(EXERCISE INSTRUCTIONS)
Count the lines of the records below that contain the string "values", treating uppercase and lowercase letters as distinct. Give only the number.

(DATA TO USE)

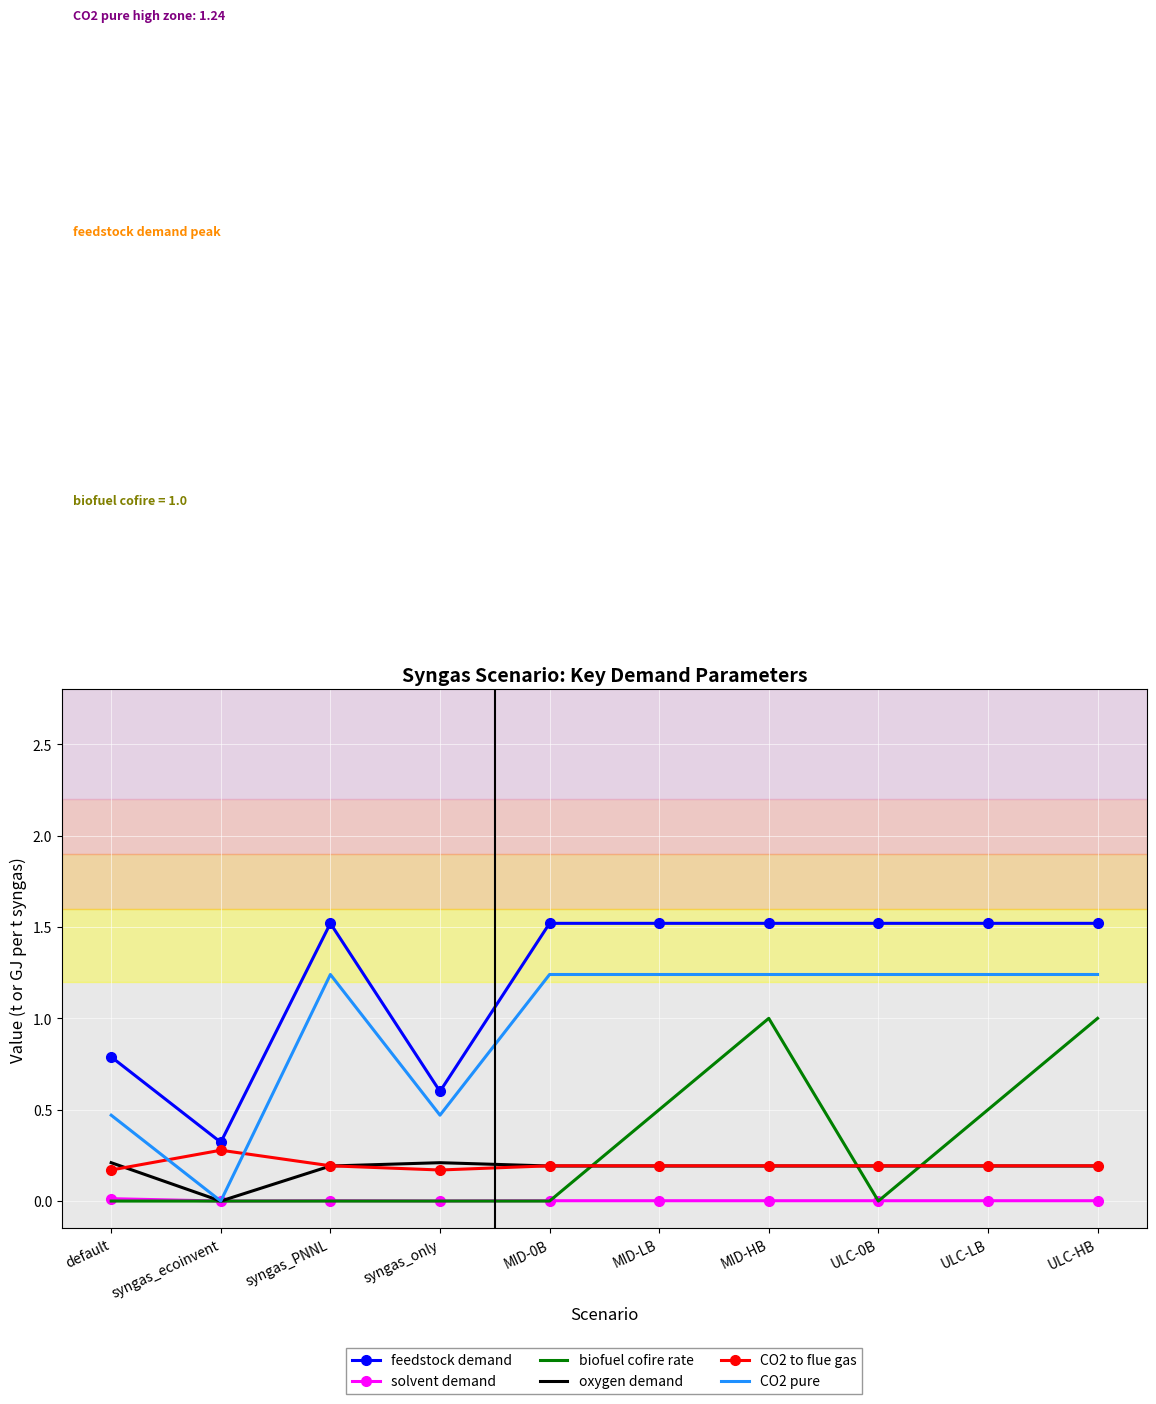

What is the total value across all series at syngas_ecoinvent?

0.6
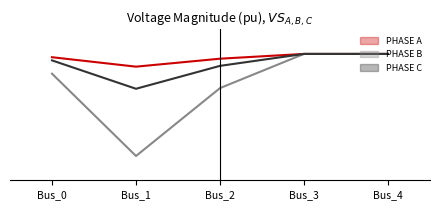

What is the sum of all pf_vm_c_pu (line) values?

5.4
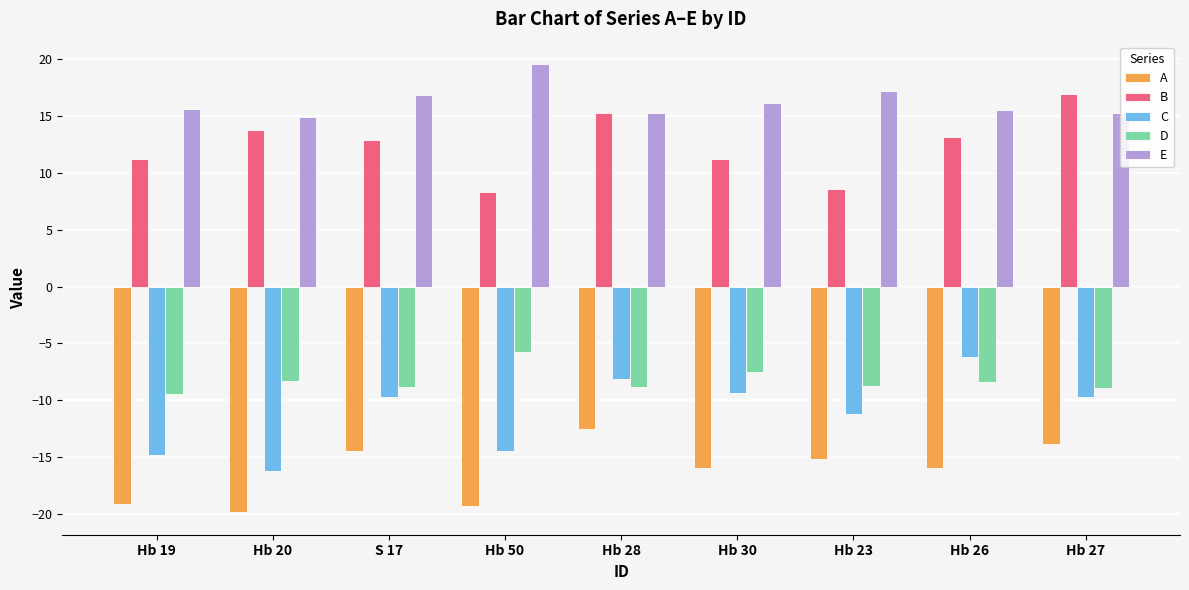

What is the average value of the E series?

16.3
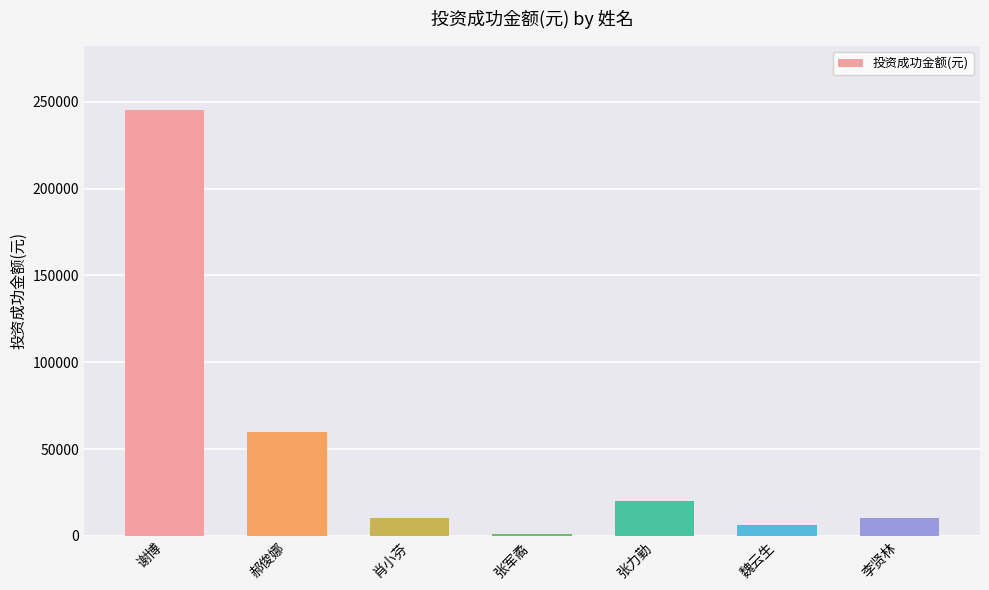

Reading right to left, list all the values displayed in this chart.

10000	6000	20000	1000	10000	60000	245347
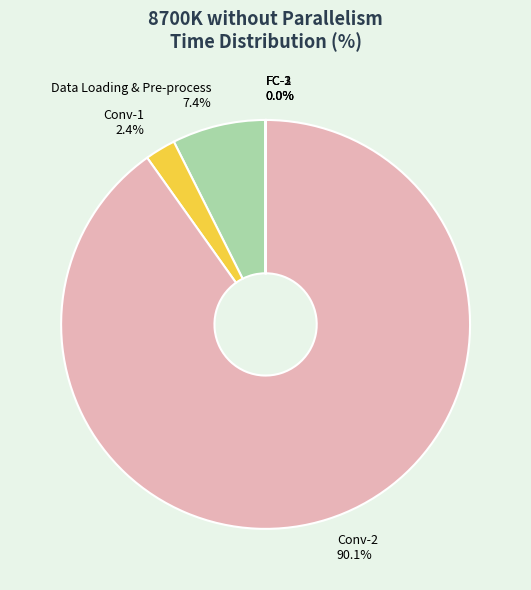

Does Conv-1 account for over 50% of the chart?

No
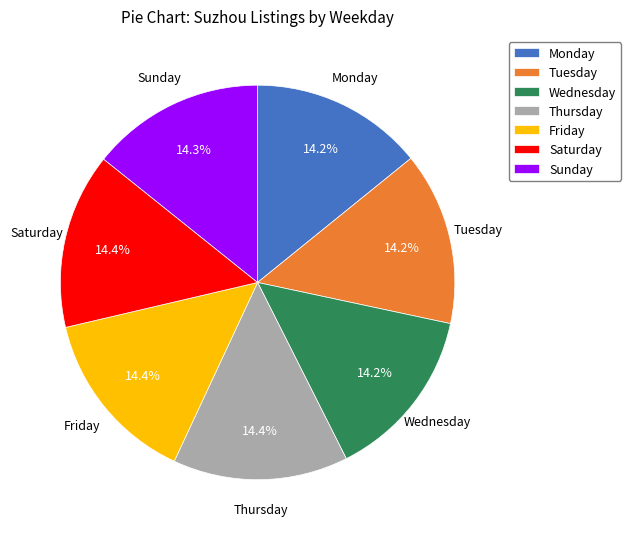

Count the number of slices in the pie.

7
...
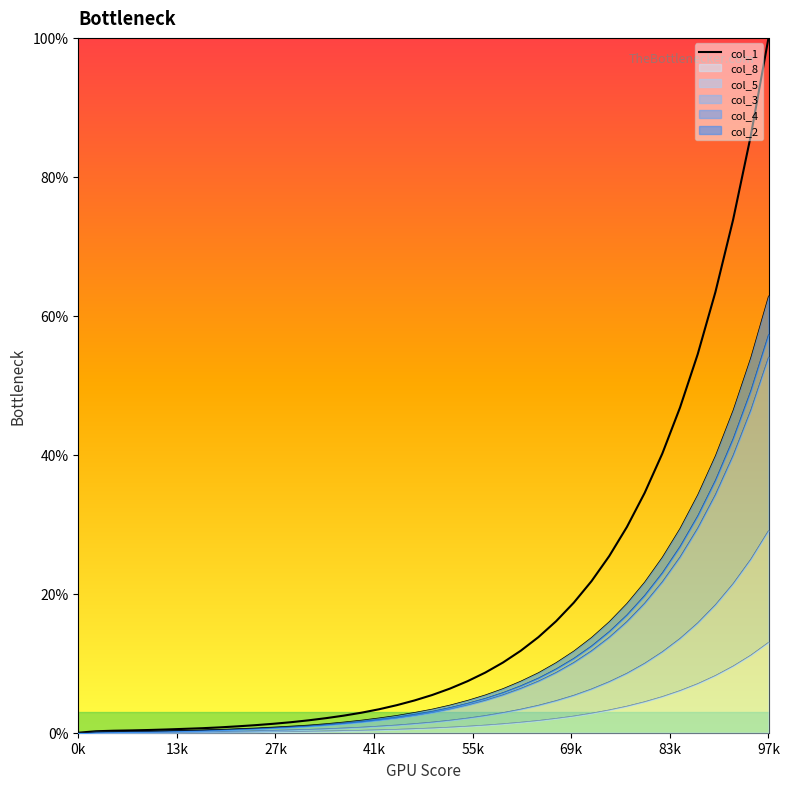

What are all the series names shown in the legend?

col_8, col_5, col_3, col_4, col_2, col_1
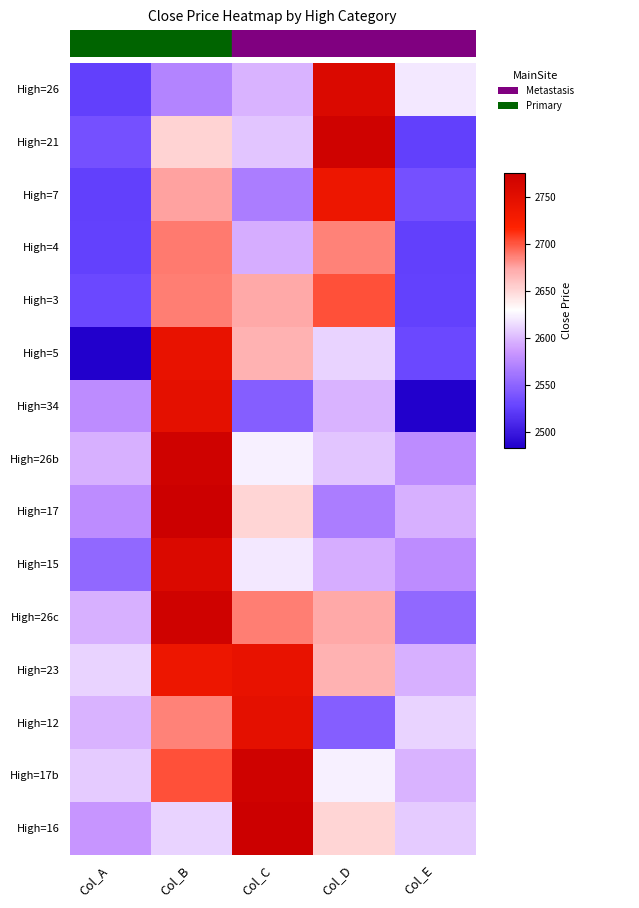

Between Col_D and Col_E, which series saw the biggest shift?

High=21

(FINAL ANSWER)
2